-- SOURCE TEXT --
══════════

Submission Synopsis
So Hang Me!
Tawdry Tales from a Life of No Remorse
by D. J. Herda
Length:
Est. 60,000
Genre:
Humor, Satire, Pop Culture, Current Events
Sentence:
When the going gets tough, author/columnist D. J. Herda gets going--after some of
his favorite targets: from national politicos to international creeps, he
tackles them all with aplomb, diplomacy, and the most irreverent sense of humor
since Dorothy Parker held court at The Algonquin Hotel.
Blurb:
D. J. Herda may not know pornography, but he knows what he likes! And what he
likes better than anything else is lambasting those who deserve it most. From
George Dub-ya and Newt Gingrich to Ted Kennedy and Nancy Pelosi, from the Pope
to the Supreme Court, from Britney Spears to pickle spears, no one is too
powerful, too glib, too popular to escape the rapier wit of America's most
cutting humorist. Cindy Sheehan, watch your butt!
Synopsis:
Following an abusive childhood and three failed marriages, author D. J. Herda
found something he never expected to find: a good shrink. His psychiatrist
helped him find something else he never even knew was missing: himself.
Today, more than 30 years later, Herda has
built a name as the best cutting-edge humorist since Dorothy Parker. His latest
book, So Hang Me, offers an unparalleled look at the perilous times in
which we live. In a world so jaded and misdirected that it literally totters on
the brink of destruction, Herda brings a fresh new light to a wide range of
subjects, proving once and for all that it's not the man in your life that
counts but the life in your man!
And, man, is this guy lively!
Bio:
D. J. Herda has published more than 80 books and several hundred thousand
columns and short stories. He has been dubbed the best writer living today. He
is pleased, considering the alternative.
Film:
The book, So Hang Me!, is filled with dozens of tongue-in-cheek,
down-and-dirty, laugh-out-loud, warmly reflective stories made to order for
television and the silver screen.
Opening:
"Salomon Rushdie and
The Taxi-Cab Driver"
I was traveling in a cab from my hotel in
Beverly Hills to the airport to return home to Wisconsin one crisp summer
morning when it struck me. The I.D. card on the seat in front of me said my
driver was from Iran.
Feeling pretty good about the business trip I
had just concluded and the complimentary glass of champagne I had wolfed down on
my way out of the lobby, I sat back and pretended to be absorbed by the copy of
the Wall Street Journal I had picked up on my way out.
"You are successful businessman," Hassim
Muhammed said, glancing at me in the rear-view mirror. "I can tell."

══════════

-- INFORMATION SUPPLIED --
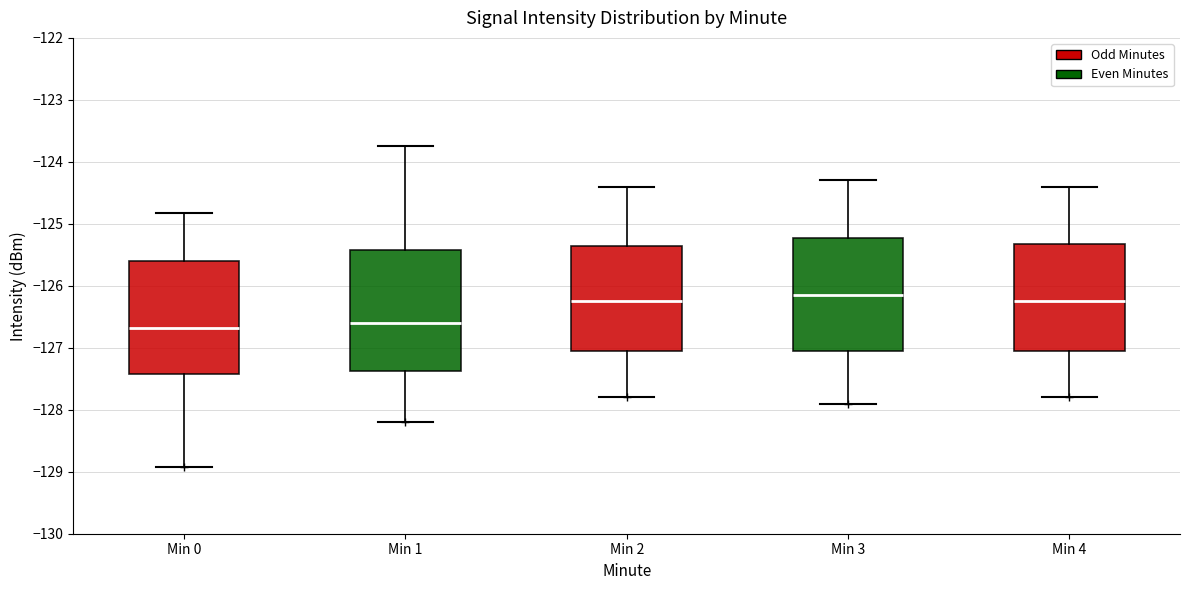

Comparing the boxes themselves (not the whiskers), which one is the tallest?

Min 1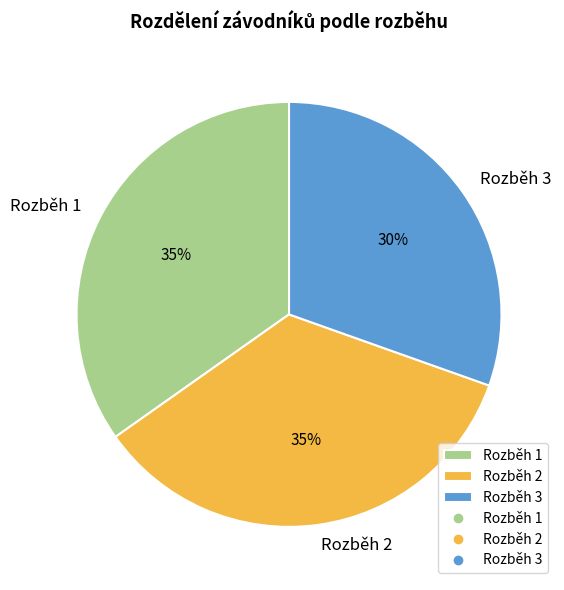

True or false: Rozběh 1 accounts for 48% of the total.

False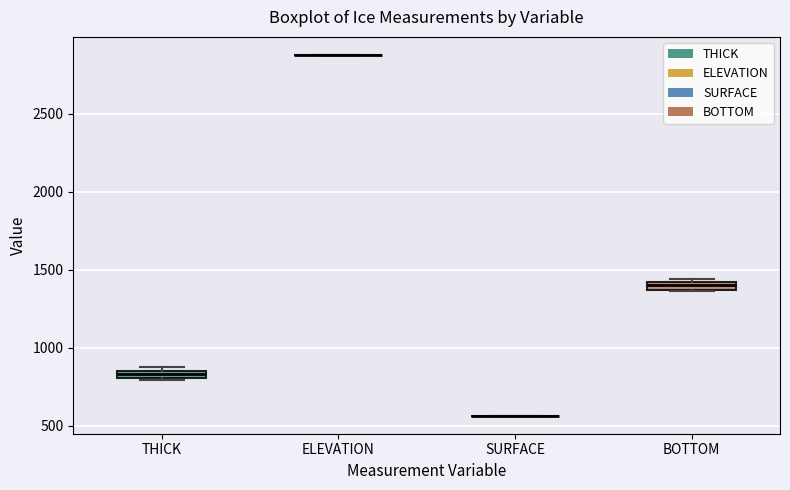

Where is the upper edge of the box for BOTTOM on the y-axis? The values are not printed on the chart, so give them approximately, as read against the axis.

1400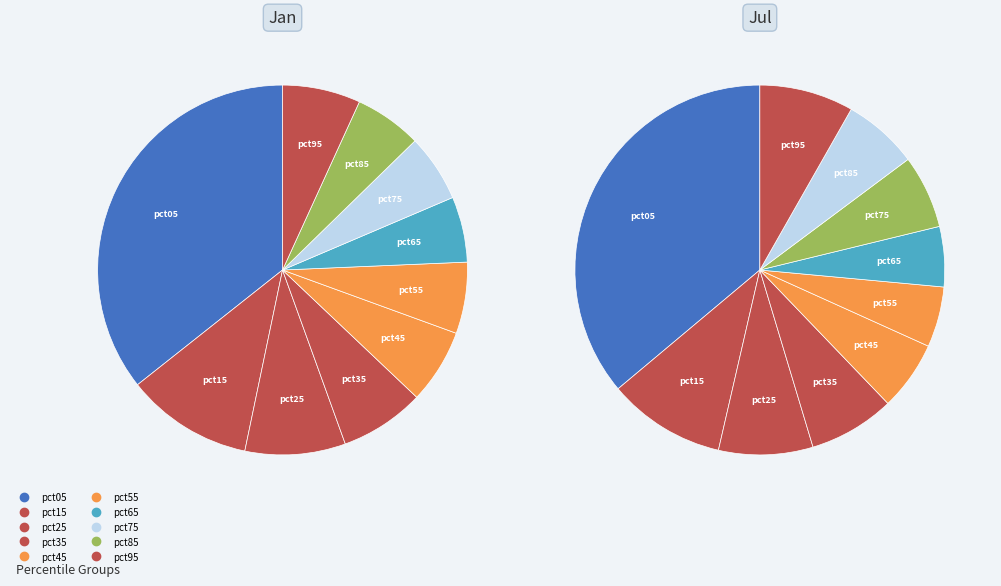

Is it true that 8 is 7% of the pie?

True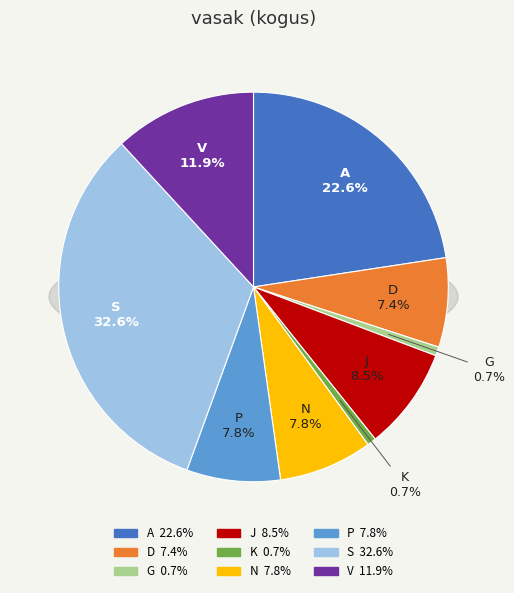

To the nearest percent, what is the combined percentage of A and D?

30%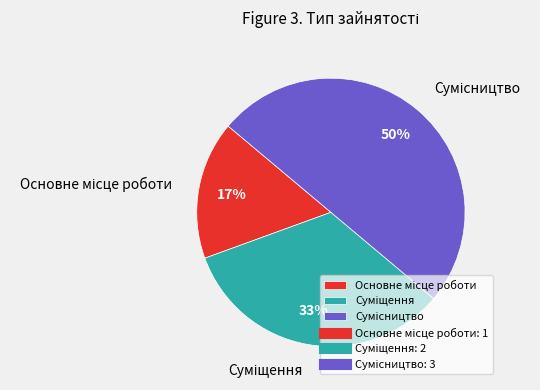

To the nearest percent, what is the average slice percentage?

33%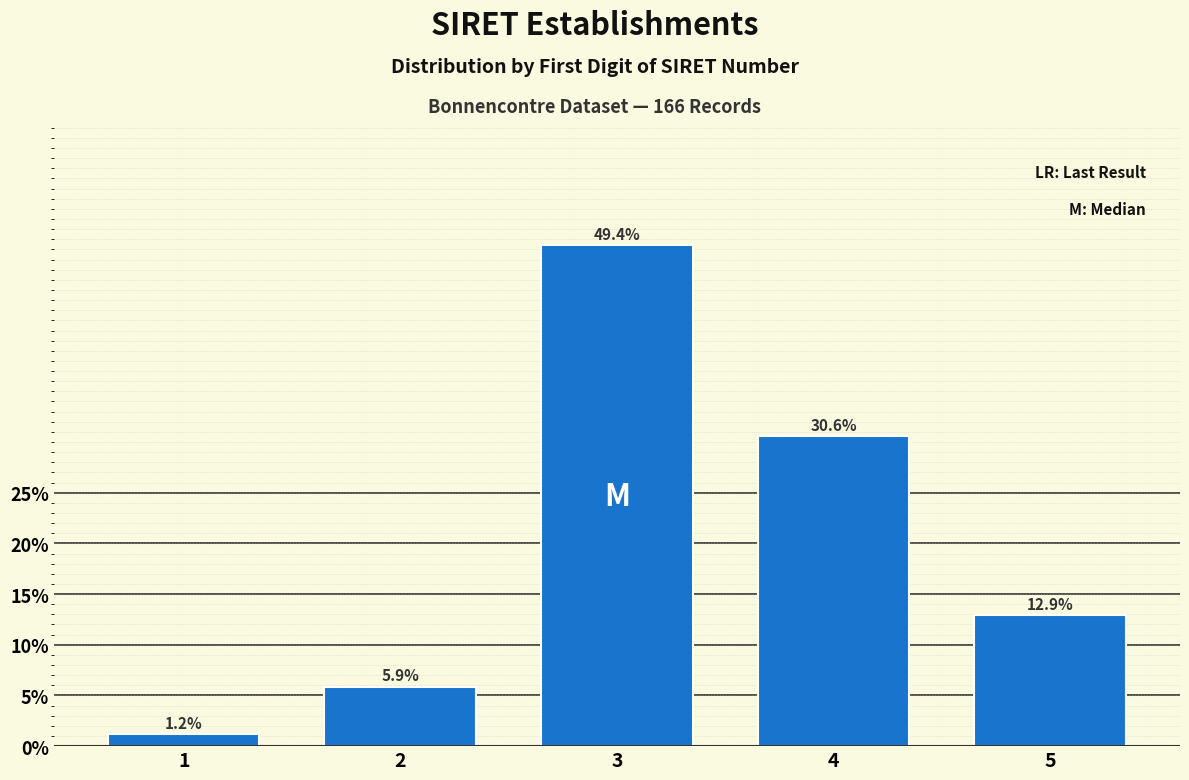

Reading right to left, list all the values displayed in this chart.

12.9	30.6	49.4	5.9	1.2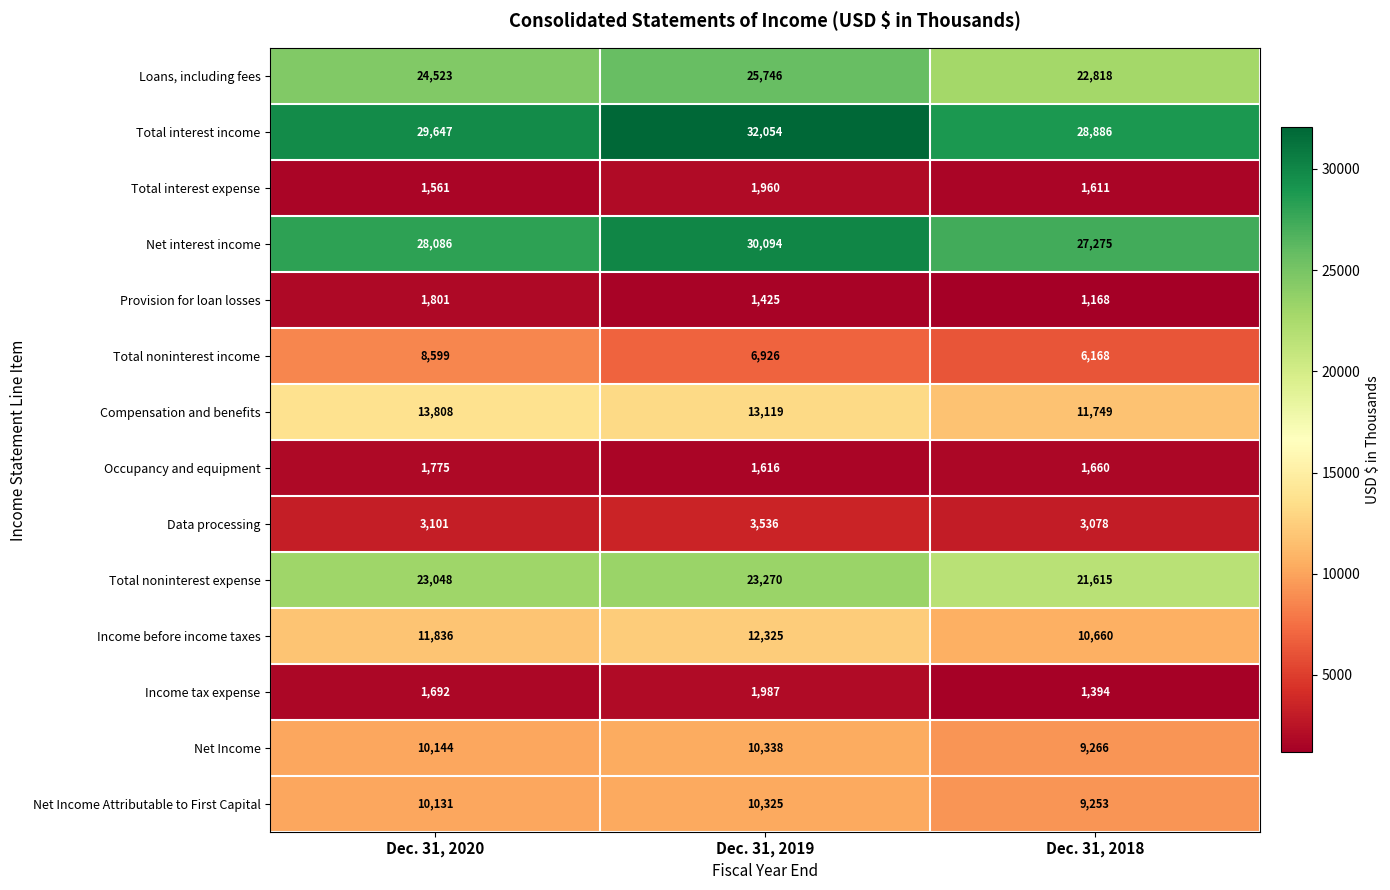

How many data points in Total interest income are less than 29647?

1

══════════

-- EXERCISE DIRECTIONS --
Pick up the "So Hang Me!" submission synopsis after its last line, Hassim Muhammed's "I can tell," and continue the taxi story from there.

-- RESPONSE BELOW --
I smiled smugly. "Well, I'm a writer," I said,
trying to look self-effacing.
I loosened my tie
and crossed my right leg over my left.
"And a successful one," he added. "I can tell."
I shrugged and turned the page, disappointed
that I hadn't yet found the comics. "I do all right. A few books, a syndicated
newspaper column…"
"I am from Iran," he said.
"Oh," I told him. "That's an…interesting
place to be from."
"Yes, very much so, except when the snakes are
mating."
I turned the page again, to more
disappointment. Who reads this thing? "What brings you to America?" I
asked absently. "I mean, besides the snakes."
He furrowed his brow, as if trying to recall the
answer to a fifth-grade spelling quiz. "Oh, America! The work in America!" he
cried. "I love the chance for the work and the money to make here in America."
I laughed. "Yeah, pretty hard to beat those old
greenbacks."
As we came to a red light, he craned his head
around to face me. "I am married."
"Oh?"
"Yes. I am married to an Iranian woman."
"Who would have guessed," I said.
"Yes. You are married too?"
"No. No, I'm divorced. But I'm always
looking!" I chuckled at just how witty I could be at so ungodly early an hour.
I mean, the bums weren't even up yet.
"You like the beautiful blonde women, no? I can
tell."
"Yeah," I said. "You've got that right.
Something about those beautiful blonde women, I've got to admit." And I should
know. I've been married to three of them, the last of whom stole my Steamboat
Springs condo out from under my nose in a divorce I didn't know anything about
until after it was over.
"You are coming back to Los Angeles soon? My
wife has a sister. A beautiful blonde woman. All natural, all beautiful. She
lives in Iran, but she is coming to America. Only we need to do is to telephone
her to come, and she will be here. You will be coming back to Los Angeles
soon? I make plans for my wife's sister for you. She is very beautiful blonde
woman from Iran. Her husband is not good to her, and they divorce. She very
good cook. Good to make the company."
He winked broadly and, as the light changed to
green, he turned his eyes to the road and stepped on the accelerator.
"I thought all Iranian women were brunettes," I
said. "You know, dark hair."
"No, no, no. Some dark hair, yes. Some blonde
hair. Natural blonde hair. You do not know this for a fact?"
"You learn something every day," I said.
"I will give you my telephone at the airport.
You will call me at my house, and I will have her come to Los Angeles for to
meet you. You can take her for dinner when you return here. She will like you
very much, if you know what I am meaning."
I glanced up at two rows of pearly white teeth
and wondered how he had managed not to have gotten them punched out by now…a few
of them, at least.
"Wonderful," I said. "I can hardly wait."
"You will call?"
I turned the page. "Wouldn't miss it for the
world."
He smiled into the mirror and honked before
veering sharply to the left.
That evening, as I sat in my Mt. Horeb study,
the fireplace across the room crackling gingerly and the stars shining through
the skylight overhead, I thought about Hassim Muhammed as I thumbed through the
local paper. My eyes stopped on an article about Queen Elizabeth, who had just
announced that she was preparing to commit author Salomon Rushdie to knighthood.
"Damn," I said right out loud. I was beside
myself. Beside myself, hell. I was weeing in my pants.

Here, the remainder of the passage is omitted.